By this time we were back at the Vatican, and Cardinal Borgia directed his horse into the stables. He swung down from the saddle and lifted me down after him. “That was brave of you,” he said. “Brave, but foolish. And did you find this friend?”

“No. No, I did not.”

“I am sorry to hear that.” He led the horse into the stable before drawing me toward the palace. “Come. We must both get back into the Castel. Luckily for you, I decided to ride out to try to find my mother.” He gave me that smile I had remembered so many times—too many times. “It seems I have saved you again.”

Before I realized what I was doing, I reached out and slapped him across the face.

I could not tell who was more shocked, him or me. No doubt I had not truly hurt him—I was a slight women, with no experience in violence, and he was a man and no doubt trained to protect himself. But the astonishment in his gaze was comical all the same.

I bit back the apology that leapt to my tongue, the horror at my actions that years in service to those above my station had ingrained in me. Instead I said, “I do not need you to save me, Your Eminence. I managed quite well before you found me. If you need to be a savior to someone, save the people of Rome.”

I expected his ire, even anger, in return; but as he had before when I had spoken boldly to him, he surprised me. He took my hand, raised it to his lips, and kissed it. “I shall do as you bid me, Maddalena, avenging angel, Madonna of Holy Vengeance,” he said, without so much as a trace of mockery. “I shall do the best I can.”

It was my turn to look shocked, to be rendered speechless.

“And I shall start with your friend,” he said. “What is his name?”

I shook my head, as if to clear it. “Federico Lucci,” I said. “A footman in the employ of His Holiness.”

A sardonic smile curled his lips. “Is this man your lover, then?”

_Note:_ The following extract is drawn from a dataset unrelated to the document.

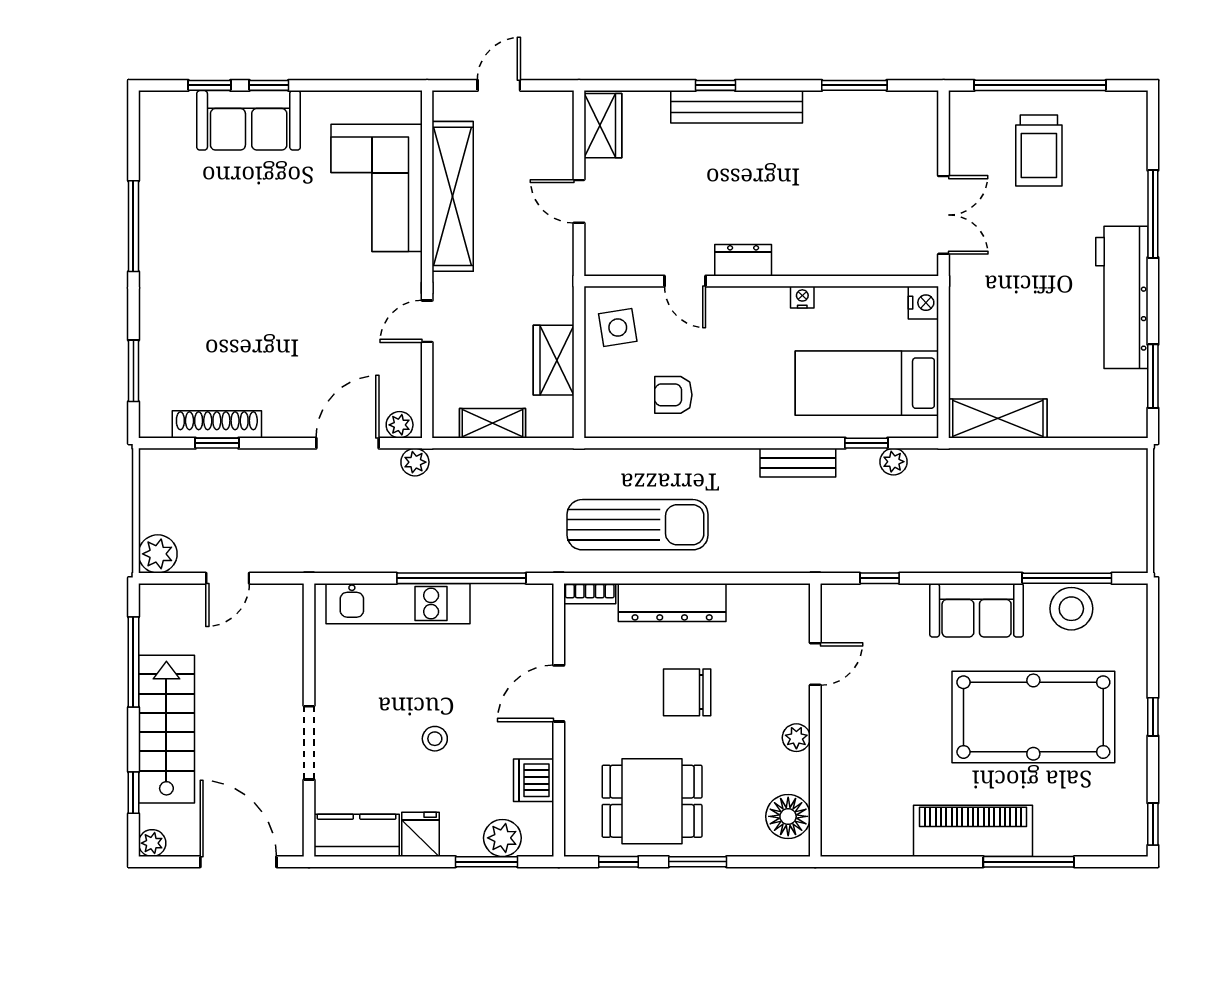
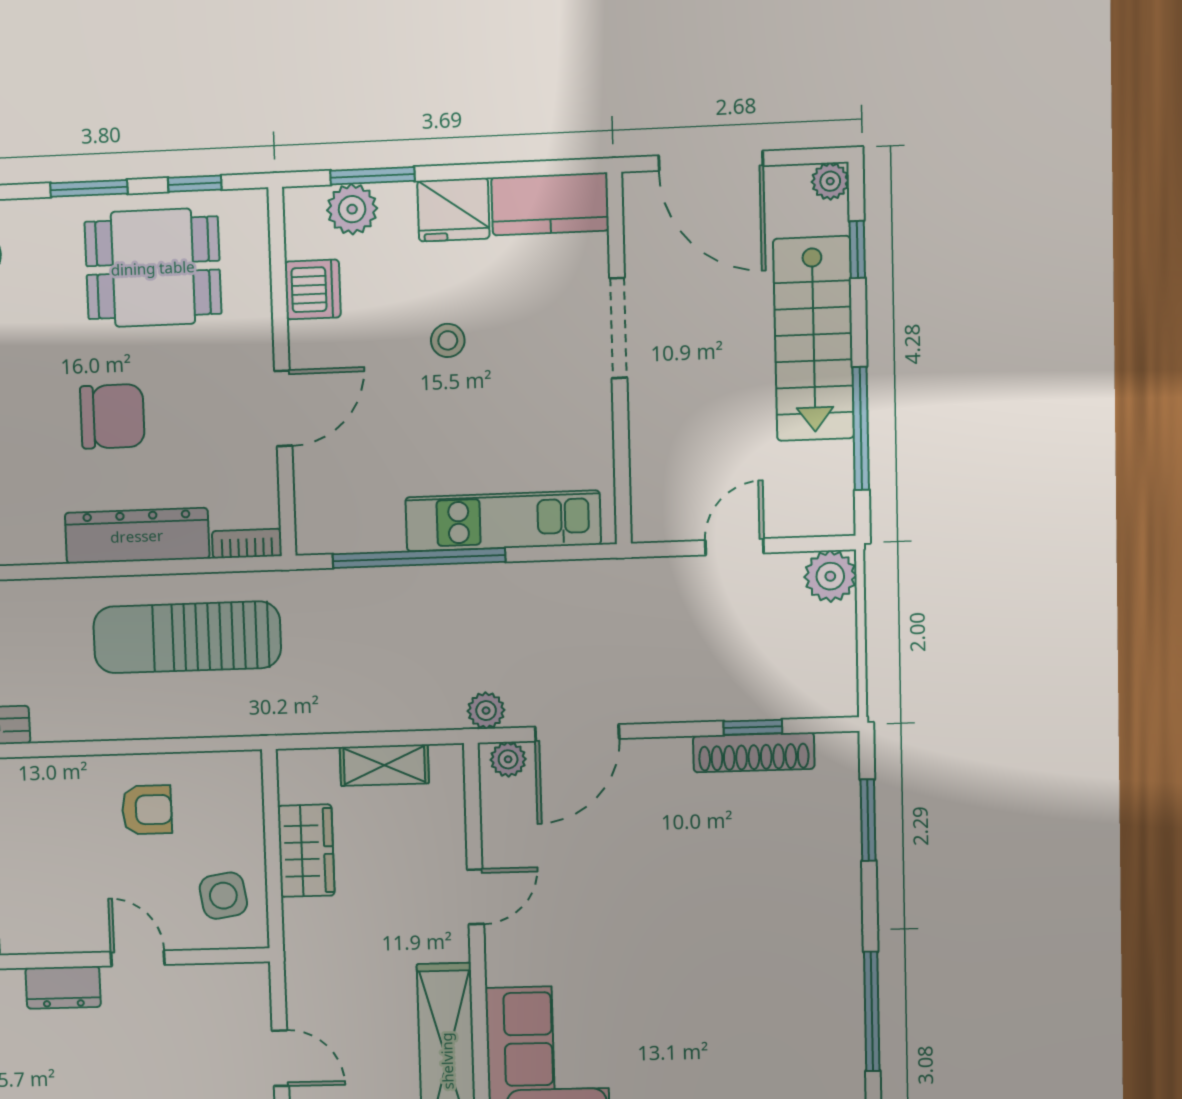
fridge: (420, 834) -> (453, 210), width x1.38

“No!” I gasped in shock. “I am not … I would never…”

“I did not mean to offend you,” he said, in earnest. “But it seems plain that this man is dear to you.”

“He is,” I said. “He is … we are betrothed.”

He frowned slightly before his expression cleared, becoming neutral once more. “I see. Well, you have my word on this, Maddalena Moretti. I shall have my men find out where he is, and what has become of him, and I shall tell you. I swear it.”

Relief and warmth spread through me in equal measure. “I … I do not know how to thank you, Your Eminence.”

He took my hand and kissed it again, his lips warm against my skin. “It is as I told you before, Maddalena. A man will do a great deal to see that smile of yours. The smile of an angel of holy vengeance.”

I struggled to compose myself as he led me back into the Vatican Palace and to the secret tunnel.

An angel of holy vengeance, indeed. Perhaps my dream of him as such an angel had not been so far from the truth, after all.